What to do:
A) Answer these questions from the text on women's participation in Kenya:
(i) According to Ms. Kuenyehia, what percentage of Kenyan women lived in rural areas?
(ii) According to the report cited by Ms. Tavares da Silva, what share of the voters did women represent?
(iii) Which table of the report did Ms. Tavares da Silva cite on the number of women in diplomatic posts?
B) Print the stretch of the text on women's participation in Kenya from "10.Ms. Kuenyehia saidthat" through "constraints they faced.".

Text under study:
10.Ms. Kuenyehia saidthat the problem was most acute in the rural areas, where 70 per cent of Kenyan women lived, and that it was they who must be urged to get involved in government at the local level. She trusted that the new Government would be holding local elections soon, and would like to know what it would be doing to encourage those women specifically to join the political process, despite the constraints they faced.
11.Ms. Belmihoub-Zerdani observed that a Kenyan delegation composed entirely of women was certainly evidence of progress. There had been encouraging accomplishments in Kenya since independence, and promising new developments like the decision to hold the Constitutional Conference in the spring. But the Government must keep working in all areas, and award women had to be sent to Parliament to carry on the struggle.
12.One crucial problem, common to all African countries, was the population explosion in Kenya, referred to in the report (CEDAW/C/KEN/3-4) in table 11 and the preceding paragraph (iii). As long as the birth rate in Kenya exceeded the economic growth rate, it, like any third world country, was doomed to poverty. The Government should demand assistance from the appropriate United Nations agencies to bring its demographic growth under control through contraceptives and to educate women in that regard, freeing them and future generations to militate politically and culturally for advancement on all fronts.
13.Ms. Tavares da Silva said that although the report indicated, under article 7, that women were actively involved in political parties and represented over 50 per cent of the voters, that was incompatible with the low figures given for women candidates and elected representatives. The situation in the judiciary was more positive, and the delegation had indicated that the trend was towards greater representation, but historic trends were often slow and the Government must take special measures, either legislative or political, to involve women more actively in public life. Also, with reference to article 8, although the Government’s position was that diplomatic posts were awarded according to merit and not gender, the sparse number of women cited in table 5 of the report belied that statement.
14.Regarding article 9, she asked whether the constitutional review of discriminatory provisions in the citizenship and nationality laws had addressed all the problems and whether women still needed the consent of their fathers or spouses to travel and accompanying children needed the consent of their fathers.
15.Ms. Popescu asked whether the Government was using a quota system to promote women candidates, and whether the political parties applied quotas and had set up women’s caucuses that might encourage greater participation. Also, since the new Government had not yet named its foreign service officials, she wondered whether the National Machinery for the Advancement of Women could argue for balance in the forthcoming appointments. She looked forward to receiving data, now or in the next report, regarding the participation of women in international organizations.

Material provided:
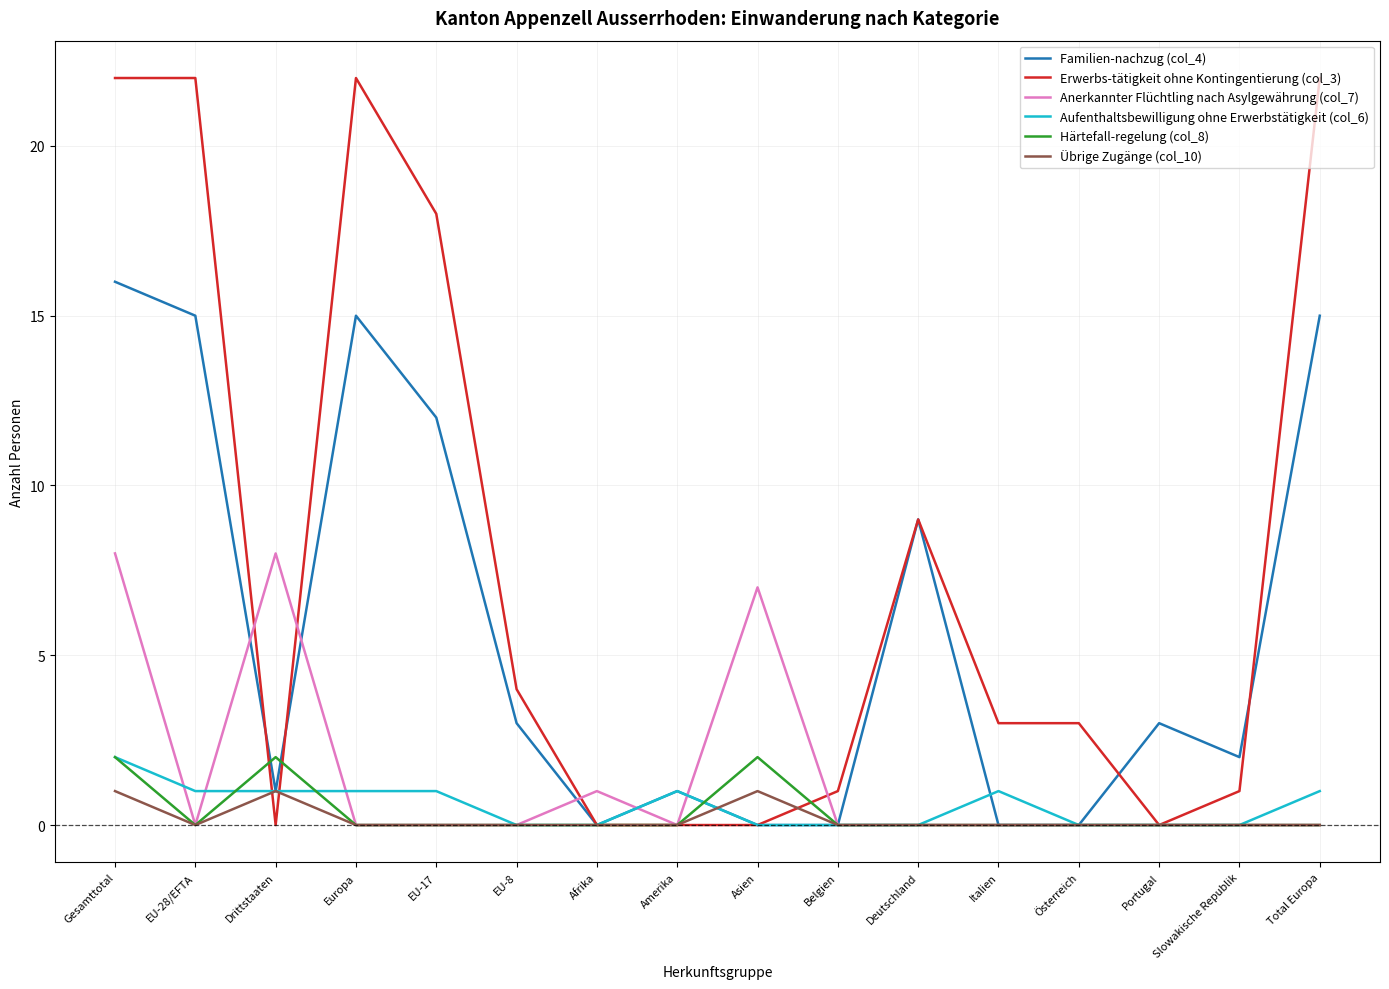

What is the sum of all Anerkannter Flüchtling nach Asylgewährung (col_7) values?

24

Responses for each task:
A)
(i) 70 per cent
(ii) Over 50 per cent
(iii) Table 5

B)
10.Ms. Kuenyehia saidthat the problem was most acute in the rural areas, where 70 per cent of Kenyan women lived, and that it was they who must be urged to get involved in government at the local level. She trusted that the new Government would be holding local elections soon, and would like to know what it would be doing to encourage those women specifically to join the political process, despite the constraints they faced.